I couldn't find any use of the term "threshhold" or "threshold" in
Hovanec's article, so I'm without context. Perhaps the term is being
used to describe the minimum concentration necessary for a population to
maintain it's existing size.
> "it is extremely doubtful that nitrogen and phosphorus
> are at such low levels in aquaria that they limit or
> prevent the growth of algae." Do they imply that
> there is no utility to keeping your N and P at low
> levels? What if your N and P double? Triple? Should
> you be already above threshhold values, will it make a
> difference? I believe so.
The "low levels" that Dr. Hovanec refers to seem to be 1.4 mg/l total
nitrogen and 0.3 mg/l total phosphorus. Those values correspond to more
than 6 mg/l nitrate and almost 1 mg/l of phosphate. Nitrate and
phosphate may well be the only significant forms of dissolved nitrogen
and phosphorus in a well-polished planted tank. Levels lower than those
are very commonly reported in planted tanks; in fact those values
wouldn't even be considered low. If all we had to do to control algae
was to keep the N and P levels below 1.4 mg/l and 0.3 mg/l,
respectively, then controlling algae would be a piece of cake.
> The article implies that the greater body of
> literature supports phosphorous as the most important
> limiting factor in freshwater.
This is an old and common generalization. You can find examples in the
literature were pretty much any potentially limiting factor was found to
limit algae growth. Generalizations like "phosphorus is the most
important limiting factor in freshwater" may be true, but they are
without value when applied to specific conditions, and certainly without
value when applied to an aquarium.
> What we lack are rigorous experiments. Or even
> semi-rigorous. Our tools of measurement (test kits)
> are crude. To be more accurate in experiments, we
> should setup fishless tanks (no fish food),
> reconstituted water, and strictly controlled inputs,
> with control tanks under the exact same conditions as
> the experimental tank.
I don't think that rigorous or even semi-rigorous experiments do us much
good. Most of us don't keep aquariums in a conditions that comes
anywhere near the conditions of a well-controlled scientific experiment
so it would be difficult to apply the results of such an experiment.
Perhaps it would be more useful if we stopped trying to extend
observations from natural settings to application in our home aquariums
and instead started relying more on our own experience and observations.
> One interesting phenomenon that I have observed in my
> own tanks is that algae when moved to an algae-free
> tank usually dies quickly. What makes this so?

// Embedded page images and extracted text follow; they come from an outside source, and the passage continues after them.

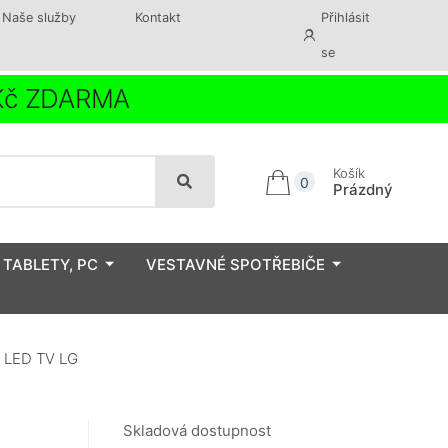
Naše služby
Kontakt
Přihlásit
se
 Kč ZDARMA
Košík
0
Prázdný
 TABLETY, PC
VESTAVNÉ SPOTŘEBIČE
 LED TV LG
Skladová dostupnost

Algae are highly evolved specialists. They tend to thrive in one
tightly defined set of conditions, and not elsewhere. Algae are
difficult to successfully trans"plant", even if you have tried hard to
make its new home supports other algae and the setting appears suitable
for its growth.
> Enough rambling. Just a call for science. More of
> it. And more art too. :)
Science. Where there is money, science follows. If you could assemble
the money necessary for research you would find that there's no shortage
of qualified people who are eager to do the work.